The legal profession is, among other things, an information profession. Lawyers, as members of one of the three paradigmatic “learned professions” (the others being medicine and divinity), base their claim to professional status on the possession of “advanced, or complex, or esoteric, or arcane knowledge” or “formally rational abstract utilitarian knowledge.” The legal profession is facing increasing competition from other professions and semi-professions (from accountants and business consultants toparalegals and e–discovery vendors), the growing reluctance of clients to pay exorbitant legal fees and increased scrutiny of fees by corporate counsel, and the ready availability of legal information and services online.
Like other information professions such as librarianship and journalism, law is under siege because of the increasing opportunities for disintermediation, and is engaged in a fight over turf. Law libraries are a good example of this struggle. Almost 15 years ago Richard Danner wrote in “Redefining a Profession” about the pressures faced by law librarianship as a profession, competing for resources with IT (information technology) professionals over the authority to mediate and control access to information in law schools. The competition has only become fiercer in recent years, as most law libraries have faced massive budget cuts and the transfer of former library space to faculty office, administrative, and classroom space. The pressures arising from the current tuition and student debt crisis are intensifying the demands to cut, and even eliminate, law libraries.
To be sure, librarians and their supporters like to proclaim that “they will always needlibraries and librarians.” But librarians struggle to articulate what it is that they provide that remains essential in a world of Google Books, Google Scholar, and instantaneous access to an enormous wealth of high quality online information, especially when the economics of practice lead lawyers to change from legal information maximizers tosatisficers.
As for journalism, we are all familiar with the decline of newspapers: from one perspective, see the blog Newspaper Death Watch; from another, see the Public Editor of The New York Times asking “for reader input on whether and when New York Timesnews reporters should challenge ‘facts’ that are asserted by newsmakers they writeabout.”
In The End of Lawyers?, Richard sets a new challenge for all lawyers. He urges them to ask themselves what elements of their current workload could be undertaken more quickly, more cheaply, more efficiently, or to a higher quality using different and new methods of working. He argues that the market is unlikely to tolerate expensive lawyers for tasks that can be better discharged with support of modern systems and techniques. He claims that the legal profession will be driven by two forces in the coming decade: by a market pull towards the commoditisation of legal services, and by the pervasive development and uptake of new and disruptive legal technologies. The threat here for lawyers is clear – their jobs may well be eroded or even displaced. At the same time, for entrepreneurial lawyers, Susskind foresees quite different law jobs emerging which may be highly rewarding, even if very different from those of today.

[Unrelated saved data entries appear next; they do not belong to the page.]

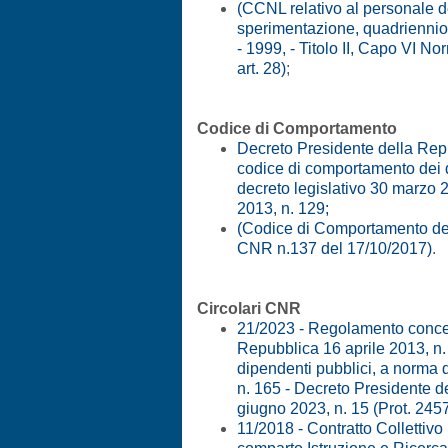
(CCNL relativo al personale de
sperimentazione, quadriennio
- 1999, - Titolo II, Capo VI No
art. 28)
;
Codice di Comportamento
Decreto Presidente della Rep
codice di comportamento dei d
decreto legislativo 30 marzo 2
2013, n. 129;
(Codice di Comportamento del
CNR n.137 del 17/10/2017)
.
Circolari CNR
21/2023 - Regolamento concer
Repubblica 16 aprile 2013, n.
dipendenti pubblici, a norma d
n. 165 - Decreto Presidente 
giugno 2023, n. 15 (Prot. 245
11/2018 - Contratto Collettivo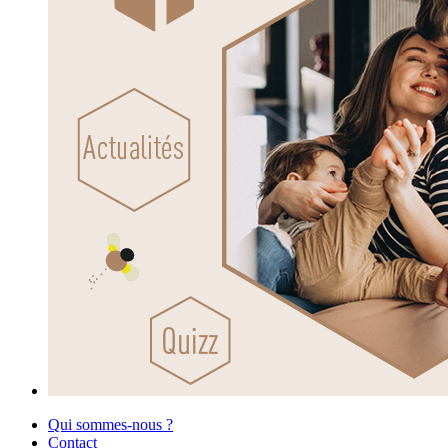
Qui sommes-nous ?
Contact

The late Larry Ribstein was one of the few legal academics to take these challenges seriously in articles like The Death of Big Law and Law’s Information Revolution. Most law schools refuse to face the implications of a radically restructured and smaller legal profession, preferring to tinker at the edges with minor curricular “reforms”: adding a couple of credits of international law to the first year here, a program or institute there. These reforms always seem to require adding more tenure-track faculty and more perks to retain them.

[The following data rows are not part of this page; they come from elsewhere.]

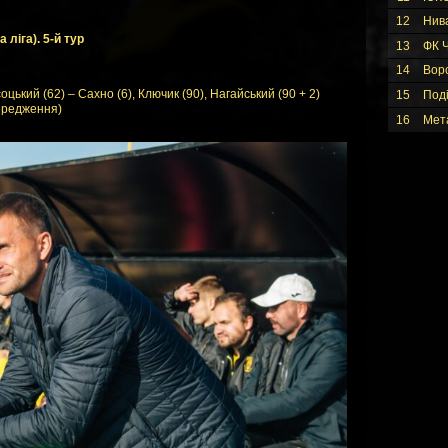
12
Нив
 ліга). 5-й тур
13
ФК Ч
14
Вор
цький (62) – Сахно (6), Ключик (90), Нагайський (90 + 2)
15
Под
ередження)
16
Мет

From the faculty perspective, “In America, we have absolutely the best system of legaleducation anywhere in the world,” so why fix what isn’t broken? Faculty and deans complain about the intrusiveness of the ABA accreditation process and the degree to which the process is captured by the practicing bar. Most of the practicing bar, conversely, is convinced that the process is controlled by self-interested faculty and deans. Meanwhile, Senators Boxer, Coburn, and Grassley are taking an interest in the apparent failure of law schools and the ABA to self-regulate, and some predict hearings and greater oversight by the federal government.
Self-interested members of the legal education profession would be wise to take the crisis seriously and consider what radical changes might be needed, before they are imposed on us from outside.